In line with this, ICSs will benefit from taking a platform-led approach that sits above, and integrates all their current systems or workflows. This means the data can stay where it is, while providing a single source of truth that massively streamlines the time and energy it takes healthcare staff to find and share the right information. And it also means staff don’t need to be retrained with working patterns changed overnight – it offers almost immediate benefits, while still helping ICSs make more gradual and consistent progress, without interrupting service delivery and patient care.

This kind of non-disruptive change saves time because the process is smoother, and it also saves budget because a flexible interoperability platform can help ICSs integrate and make best use of the tech infrastructure and skills it has already, rather than having to start all over again.

This is especially true in an area such as shared patient records, where we can already see that implementations which lack adaptability are experiencing significant fall-offs in performance – posing a dilemma for senior managers about whether to supplement or replace them. At one time this might not have been viewed as a critical decision, but the successful response to Covid has made this more significant. It has taught everyone what is possible with data if it is managed properly. Expectations are higher around the speed of delivery possible with access to high quality data from fast, interoperable and available systems that meet new demands at short notice.
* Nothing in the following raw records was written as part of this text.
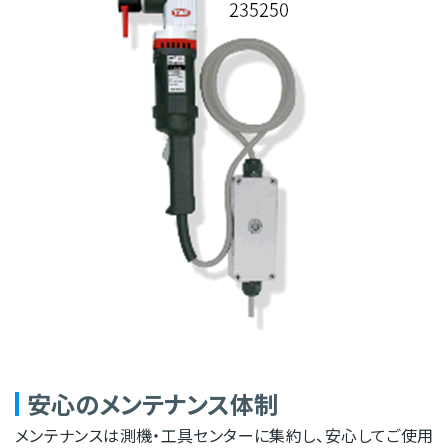
安心のメンテナンス体制
メンテナンスは測機・工具センターに集約し、安心してご使用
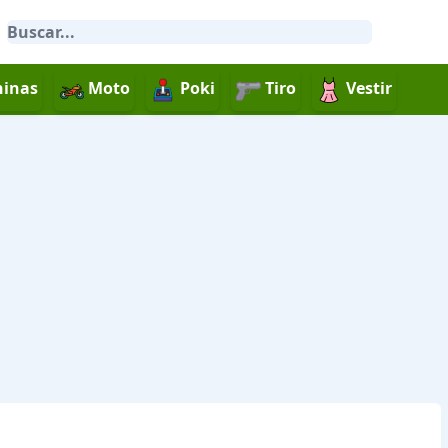
inas
Moto
Poki
Tiro
Vestir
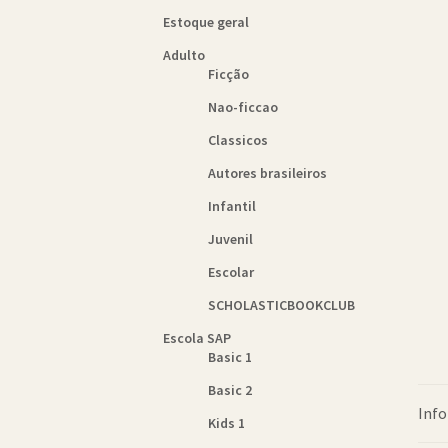
Estoque geral
Adulto
Ficção
Nao-ficcao
Classicos
Autores brasileiros
Infantil
Juvenil
Escolar
SCHOLASTICBOOKCLUB
Escola SAP
Basic 1
Basic 2
Info
Kids 1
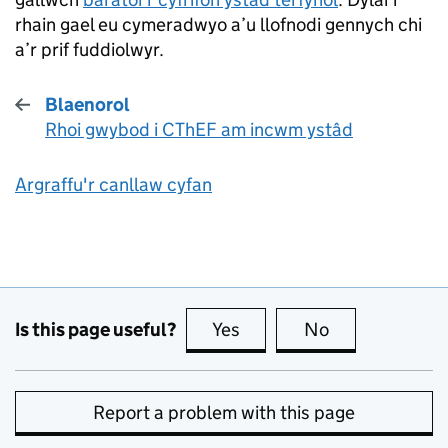
rhain gael eu cymeradwyo a’u llofnodi gennych chi
a’r prif fuddiolwyr.
Blaenorol
Rhoi gwybod i CThEF am incwm ystâd
:
Argraffu'r canllaw cyfan
Is this page useful?
Yes
this page is useful
No
this page is no
Report a problem with this page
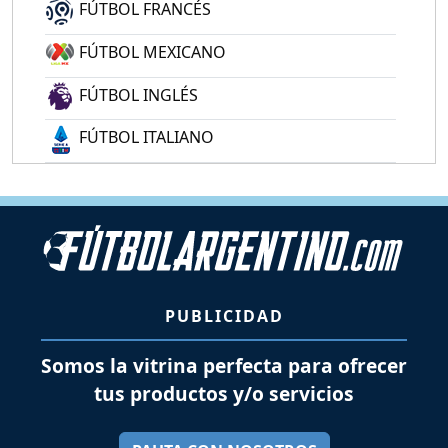
FÚTBOL FRANCÉS
FÚTBOL MEXICANO
FÚTBOL INGLÉS
FÚTBOL ITALIANO
PUBLICIDAD
Somos la vitrina perfecta para ofrecer
tus productos y/o servicios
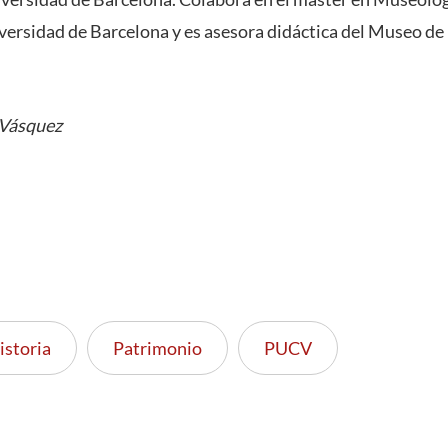
ersidad de Barcelona y es asesora didáctica del Museo de l
 Vásquez
istoria
Patrimonio
PUCV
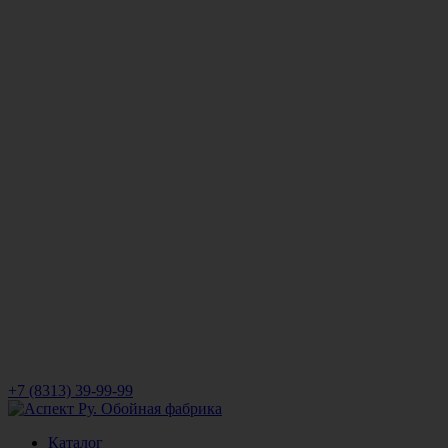
+7 (8313) 39-99-99
Каталог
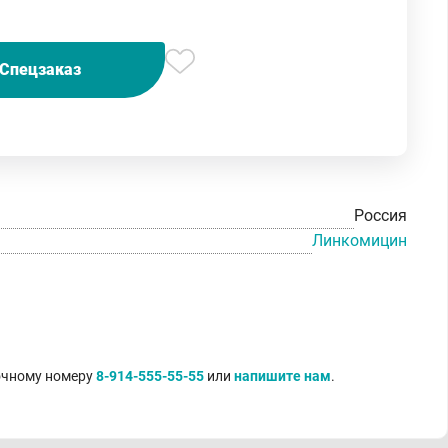
Спецзаказ
Россия
Линкомицин
точному номеру
8-914-555-55-55
или
напишите нам
.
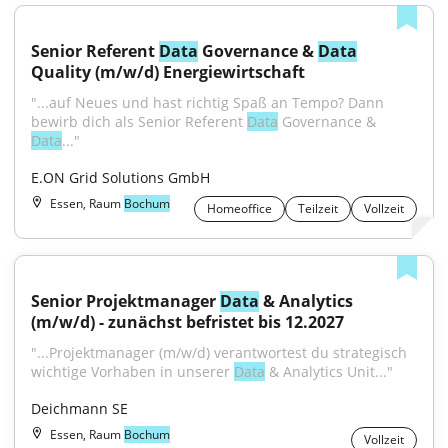
Senior Referent 
Data
 Governance & 
Data
Quality (m/w/d) Energiewirtschaft
"...auf Neues und hast richtig Spaß an Tempo? Dann 
bewirb dich als Senior Referent 
Data
 Governance & 
Data
..."
E.ON Grid Solutions GmbH
Essen, Raum
Bochum
Homeoffice
Teilzeit
Vollzeit
Senior Projektmanager 
Data
 & Analytics 
(m/w/d) - zunächst befristet bis 12.2027
"...Projektmanager (m/w/d) verantwortest du strategisch 
wichtige Vorhaben in unserer 
Data
 & Analytics Unit..."
Deichmann SE
Essen, Raum
Bochum
Vollzeit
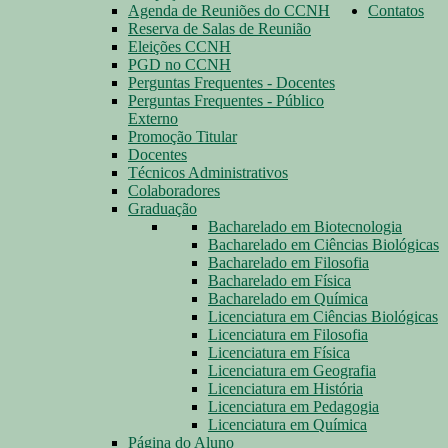
Agenda de Reuniões do CCNH
Contatos
Reserva de Salas de Reunião
Eleições CCNH
PGD no CCNH
Perguntas Frequentes - Docentes
Perguntas Frequentes - Público
Externo
Promoção Titular
Docentes
Técnicos Administrativos
Colaboradores
Graduação
Bacharelado em Biotecnologia
Bacharelado em Ciências Biológicas
Bacharelado em Filosofia
Bacharelado em Física
Bacharelado em Química
Licenciatura em Ciências Biológicas
Licenciatura em Filosofia
Licenciatura em Física
Licenciatura em Geografia
Licenciatura em História
Licenciatura em Pedagogia
Licenciatura em Química
Página do Aluno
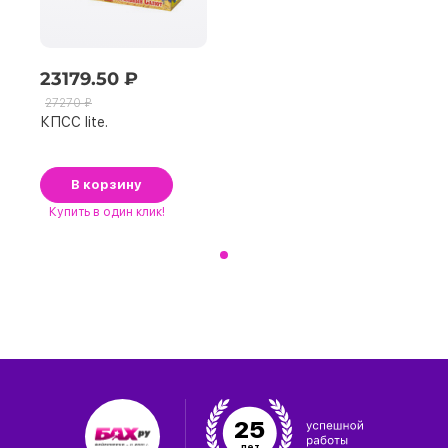
23179.50 ₽
27270 ₽
КПСС lite.
В корзину
Купить
в один клик!
25
лет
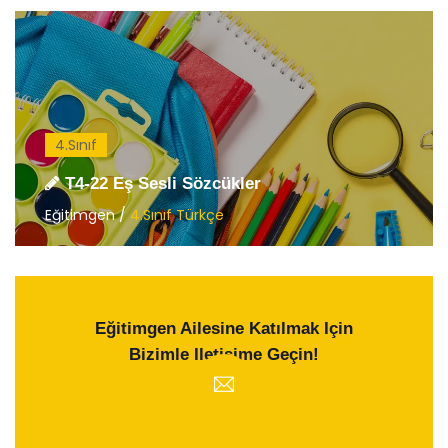
4.Sınıf
T4-22 Eş Sesli Sözcükler
Eğitimgen /
4.Sınıf Türkçe
Eğitimgen Ailesine Katılmak Için
Bizimle Iletişime Geçin!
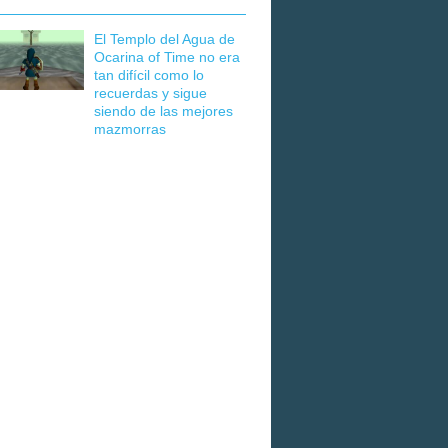
El Templo del Agua de
Ocarina of Time no era
tan difícil como lo
recuerdas y sigue
siendo de las mejores
mazmorras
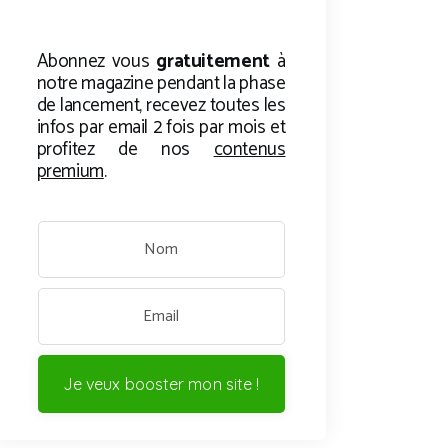
Abonnez vous
gratuitement
à
notre magazine pendant la phase
de lancement, recevez toutes les
infos par email 2 fois par mois et
profitez de nos
contenus
premium
.
Je veux booster mon site !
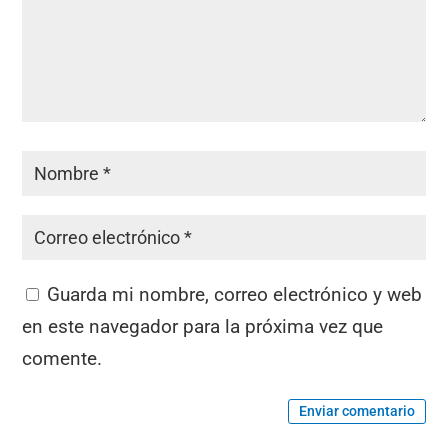
Guarda mi nombre, correo electrónico y web
en este navegador para la próxima vez que
comente.
Enviar comentario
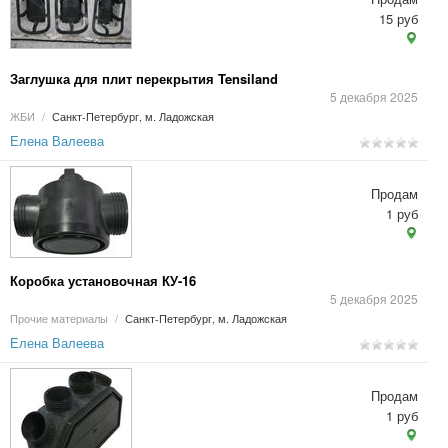
15 руб
Заглушка для плит перекрытия Tensiland
5 декабря 2025
ЖБИ
/
Санкт-Петербург, м. Ладожская
Елена Валеева
Продам
1 руб
Коробка установочная КУ-16
5 декабря 2025
Прочие материалы
/
Санкт-Петербург, м. Ладожская
Елена Валеева
Продам
1 руб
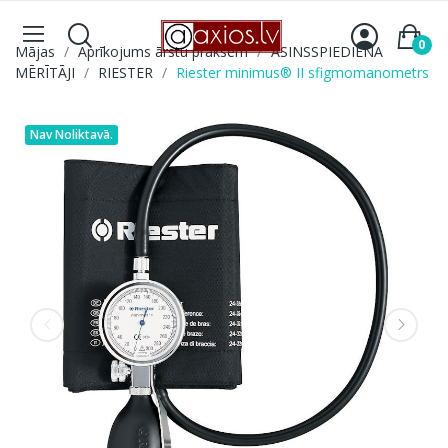
0
Mājas
Aprīkojums ārstu praksēm
ASINSSPIEDIENA
MĒRĪTĀJI
RIESTER
Riester minimus® II sfigmomanometrs
Nav Noliktavā.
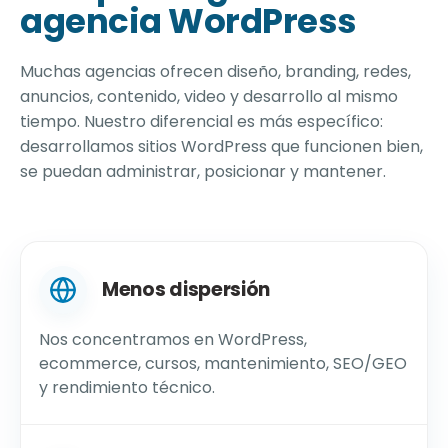
agencia WordPress
Muchas agencias ofrecen diseño, branding, redes,
anuncios, contenido, video y desarrollo al mismo
tiempo. Nuestro diferencial es más específico:
desarrollamos sitios WordPress que funcionen bien,
se puedan administrar, posicionar y mantener.
Menos dispersión
Nos concentramos en WordPress,
ecommerce, cursos, mantenimiento, SEO/GEO
y rendimiento técnico.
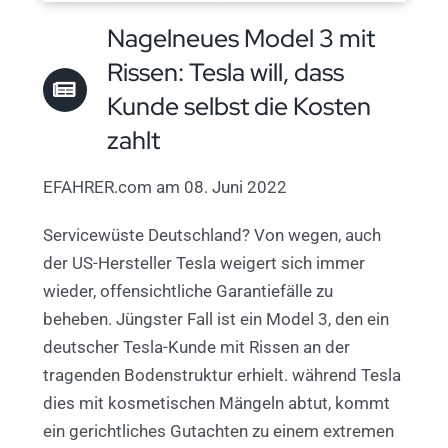
Nagelneues Model 3 mit
Rissen: Tesla will, dass
Kunde selbst die Kosten
zahlt
EFAHRER.com am 08. Juni 2022
Servicewüste Deutschland? Von wegen, auch
der US-Hersteller Tesla weigert sich immer
wieder, offensichtliche Garantiefälle zu
beheben. Jüngster Fall ist ein Model 3, den ein
deutscher Tesla-Kunde mit Rissen an der
tragenden Bodenstruktur erhielt. während Tesla
dies mit kosmetischen Mängeln abtut, kommt
ein gerichtliches Gutachten zu einem extremen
A focus on data integration and system interoperability will be key in ensuring that the technology delivered by providers is able to support a collaborative approach to change across ICSs. To drive operational efficiencies, it is important that administrative and clinical data can be integrated across systems and platforms, so that, for example, the same waitlist, appointment, and clinical information is shared by administrative and clinical staff. 

Coming together to deliver real change

Looking at the current status of healthcare across the UK, it is clear that change is urgently needed to improve patient outcomes, optimise clinician workflows to deal with increased demand, and manage a lack of resource across the sector. But this need brings about a corresponding requirement for collaboration, and a well thought-out and well-implemented strategy to support it.

That entails stakeholders across ICSs and wider healthcare ecosystems working in partnership to achieve common goals. It means focusing on people and how they can form trust-based relationships in order to drive through the changes required. Technology is a key element of this process of course, but focus on working together positively to effect change is equally crucial for ICS transformation to happen, and for UK healthcare to move positively forward into the future.